San Jose legislator pushes to protect farmworkers during COVID-19 crisis
Assemblyman Ash Kalra, shown speaking in San Jose, is among five San Jose legislative representatives who backed a bill to give legislative staffers the ability to unionize. File photo.

The question of who qualifies as an “essential worker” during the coronavirus crisis is no longer limited to health care workers and first responders — it now includes grocery store clerks, restaurant employees and truck drivers.

Local legislators are now pushing to add farmworkers to that list, as they’re filling produce trucks and grocery store shelves.

San Jose Assemblymember Ash Kalra this week called for Gov. Gavin Newsom to expand protections for the roughly 500,000 to 800,000 farmworkers across California, including the ability to stay home and take care of their families amid the COVID-19 outbreak without worrying about the resulting financial strain.

The goal, leaders said, is ensuring these workers – whose hands are the last to touch produce before it enters homes and mouths across the country – stay as healthy as possible amid the increasing number of COVID-19 cases, now up to 952 as of Wednesday in Santa Clara County.

Kalra’s requests include two weeks of paid sick leave, a “hazard pay” hourly rate increase and access to necessary protective gear, such as masks needed to work with pesticides, which are already required by state law.

“California’s farmworkers are the backbone of our agricultural economy,” Kalra wrote in his letter. “Farmworkers are largely undocumented immigrants who enjoy few labor law protections. To put it simply, as we honor the legacy of Cesar Chavez and the economic and social contributions of farmworkers we should take these necessary and key steps to protect farmworkers from this devastating illness.”

Farmworkers working in the fields
In this March 24, 2020, photo, farmworkers keep their distance from each other as they work at the Heringer Estates Family Vineyards and Winery in Clarksburg, Calif.

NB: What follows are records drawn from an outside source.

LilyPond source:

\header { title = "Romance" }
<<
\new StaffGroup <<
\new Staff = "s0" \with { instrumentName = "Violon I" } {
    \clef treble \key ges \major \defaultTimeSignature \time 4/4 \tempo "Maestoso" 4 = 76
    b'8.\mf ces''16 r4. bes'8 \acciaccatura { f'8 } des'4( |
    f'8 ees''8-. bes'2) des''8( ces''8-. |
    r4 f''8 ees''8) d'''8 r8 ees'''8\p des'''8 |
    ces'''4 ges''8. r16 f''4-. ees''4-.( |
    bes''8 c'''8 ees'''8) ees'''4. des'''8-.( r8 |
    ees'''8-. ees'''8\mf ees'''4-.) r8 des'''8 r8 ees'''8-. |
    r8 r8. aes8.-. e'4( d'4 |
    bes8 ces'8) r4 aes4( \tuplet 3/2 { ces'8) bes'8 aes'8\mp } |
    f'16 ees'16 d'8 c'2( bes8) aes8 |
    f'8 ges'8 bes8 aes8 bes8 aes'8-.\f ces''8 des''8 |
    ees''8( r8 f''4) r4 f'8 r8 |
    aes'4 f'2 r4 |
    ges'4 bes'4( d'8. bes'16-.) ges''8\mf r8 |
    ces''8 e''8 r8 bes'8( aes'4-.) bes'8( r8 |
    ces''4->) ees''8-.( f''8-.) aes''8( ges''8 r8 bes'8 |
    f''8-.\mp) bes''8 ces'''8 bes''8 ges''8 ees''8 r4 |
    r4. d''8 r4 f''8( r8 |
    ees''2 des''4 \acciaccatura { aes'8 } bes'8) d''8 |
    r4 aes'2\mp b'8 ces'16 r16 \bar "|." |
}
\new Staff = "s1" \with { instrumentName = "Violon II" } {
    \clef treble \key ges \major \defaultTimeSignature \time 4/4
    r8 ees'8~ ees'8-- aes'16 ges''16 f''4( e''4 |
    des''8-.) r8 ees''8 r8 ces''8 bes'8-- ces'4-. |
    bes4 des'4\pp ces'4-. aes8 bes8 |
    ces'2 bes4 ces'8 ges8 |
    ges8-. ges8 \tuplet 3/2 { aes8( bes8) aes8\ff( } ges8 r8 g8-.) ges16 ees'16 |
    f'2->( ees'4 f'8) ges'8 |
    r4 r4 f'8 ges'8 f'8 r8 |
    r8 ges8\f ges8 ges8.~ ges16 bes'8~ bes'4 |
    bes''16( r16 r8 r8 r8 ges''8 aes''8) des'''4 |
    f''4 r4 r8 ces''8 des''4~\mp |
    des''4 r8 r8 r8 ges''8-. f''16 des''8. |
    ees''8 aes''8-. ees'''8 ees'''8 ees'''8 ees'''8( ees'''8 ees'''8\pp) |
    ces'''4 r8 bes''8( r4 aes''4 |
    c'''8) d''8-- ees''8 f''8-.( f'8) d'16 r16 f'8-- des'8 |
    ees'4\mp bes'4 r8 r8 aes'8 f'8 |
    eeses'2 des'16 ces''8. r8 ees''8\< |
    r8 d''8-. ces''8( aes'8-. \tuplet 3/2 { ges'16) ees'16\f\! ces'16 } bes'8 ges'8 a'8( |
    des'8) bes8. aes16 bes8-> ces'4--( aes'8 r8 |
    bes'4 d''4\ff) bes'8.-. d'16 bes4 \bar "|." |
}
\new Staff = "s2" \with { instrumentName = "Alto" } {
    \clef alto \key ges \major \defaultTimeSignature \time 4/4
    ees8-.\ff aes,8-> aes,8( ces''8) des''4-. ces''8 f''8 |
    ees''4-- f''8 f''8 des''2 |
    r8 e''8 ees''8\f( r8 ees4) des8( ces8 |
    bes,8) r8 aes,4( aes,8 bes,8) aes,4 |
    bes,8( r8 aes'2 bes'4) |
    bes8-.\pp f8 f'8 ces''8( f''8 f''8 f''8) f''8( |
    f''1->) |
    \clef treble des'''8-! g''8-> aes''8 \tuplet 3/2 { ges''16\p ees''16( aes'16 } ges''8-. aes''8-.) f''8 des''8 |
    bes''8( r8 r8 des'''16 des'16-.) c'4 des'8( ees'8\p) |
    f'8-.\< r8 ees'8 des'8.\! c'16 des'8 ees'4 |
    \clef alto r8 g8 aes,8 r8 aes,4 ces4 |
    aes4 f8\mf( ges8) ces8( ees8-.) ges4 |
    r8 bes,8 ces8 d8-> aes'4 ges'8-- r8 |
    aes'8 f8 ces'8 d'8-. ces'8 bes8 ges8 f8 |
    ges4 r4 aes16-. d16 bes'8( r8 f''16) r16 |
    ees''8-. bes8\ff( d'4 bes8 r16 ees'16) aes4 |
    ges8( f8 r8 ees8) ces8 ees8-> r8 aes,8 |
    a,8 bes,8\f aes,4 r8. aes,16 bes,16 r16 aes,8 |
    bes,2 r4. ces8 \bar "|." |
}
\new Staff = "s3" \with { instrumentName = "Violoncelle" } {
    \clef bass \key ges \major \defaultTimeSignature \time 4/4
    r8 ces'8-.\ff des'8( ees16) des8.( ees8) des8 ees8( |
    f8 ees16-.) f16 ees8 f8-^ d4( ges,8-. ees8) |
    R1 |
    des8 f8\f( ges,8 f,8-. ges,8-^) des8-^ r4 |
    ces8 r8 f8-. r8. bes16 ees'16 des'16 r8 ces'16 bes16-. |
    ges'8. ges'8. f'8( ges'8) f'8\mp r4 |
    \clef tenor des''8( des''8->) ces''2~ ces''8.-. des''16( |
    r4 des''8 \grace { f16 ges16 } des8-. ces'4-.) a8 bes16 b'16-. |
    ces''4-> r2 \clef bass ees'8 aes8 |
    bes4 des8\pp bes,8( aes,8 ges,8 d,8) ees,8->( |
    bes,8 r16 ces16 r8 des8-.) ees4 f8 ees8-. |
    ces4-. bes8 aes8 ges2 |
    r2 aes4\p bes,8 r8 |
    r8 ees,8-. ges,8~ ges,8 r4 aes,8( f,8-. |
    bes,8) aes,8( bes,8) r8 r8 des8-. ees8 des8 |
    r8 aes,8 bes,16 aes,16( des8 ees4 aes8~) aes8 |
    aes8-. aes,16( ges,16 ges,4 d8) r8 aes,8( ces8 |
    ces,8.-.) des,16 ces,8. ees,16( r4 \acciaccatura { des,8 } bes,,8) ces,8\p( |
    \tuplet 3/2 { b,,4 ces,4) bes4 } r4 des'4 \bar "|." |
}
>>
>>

Farms continue to operate as essential businesses that supply food to California and much of the country as schools, restaurants and stores shutter over the coronavirus. (AP Photo/Rich Pedroncelli)

Kalra timed the letter with Chavez’s birthday. The labor leader, community activist and former San Jose resident highlighted the inequalities farmworkers experience saying, “It’s ironic that those who till the soil, cultivate and harvest the fruits, vegetables and other foods that fill your tables with abundance have nothing left for themselves.”

While there’s no timeline for when Newsom might respond to Kalra’s proposal, the union Chavez helped form nearly 60 years ago is backing his efforts to protect workers across the country.

“It is imperative that we all take further proactive steps to ensure the safety of farmworkers, protect buyers and safeguard consumers,” United Farm Workers President Teresa Romero said in an open letter to agricultural employers earlier this month. “Agricultural employers have a duty to help all farmworkers feel confident as they address their own health needs as well as those of immediate family members.”

Romero said the $2 trillion Coronavirus Aid, Relief and Economic Security (CARES) Act, which provides $9.5 billion for agricultural programs, could help fund the protections proposed by Kalra.

But Kalra said there’s no guarantee how that money will be divided up – whether to the industries that are negatively affected, farm owners or farmworkers themselves.

“That’s what we have to be very cognizant of, because it’s the farmworker who is currently the most vulnerable in that whole ecosystem,” he said. “There’s no doubt that the undocumented workforce – although they do pay taxes – are not afforded the same benefits that legal residents are. It’s really important for us to acknowledge that and be very explicit about the need for us to offer resources at a state level to fill the gap that they may not be getting from the federal level.”

Given the anti-immigrant rhetoric from the White House, Kalra said undocumented farmworkers are at an even higher risk from the lack of protections during the COVID-19 crisis.

“I think that makes it even more important for those of us that do have a voice to raise our voice for these workers that are an essential part of getting through this crisis,” Kalra said.

Lauren Ornelas, founder and president of the Food Empowerment Project, which works on legislation to improve the lives of farmworkers, said the goal is to demonstrate how certain structural systems are harming farmworkers.

“We’re looking at a system that was already broken when it comes to every aspect of their lives – how we treat them, their pay, any equity situation,” she said.

The Food Empowerment Project is now working on providing necessities, such as groceries and school supplies, for children attending school from home.

“Hopefully this (pandemic) will help people remember that these farmworkers are always the ones who are feeding us,” Ornelas said. “They’re basically putting their health on the line to feed the country. What are we doing for them above and beyond what we already don’t do for them?”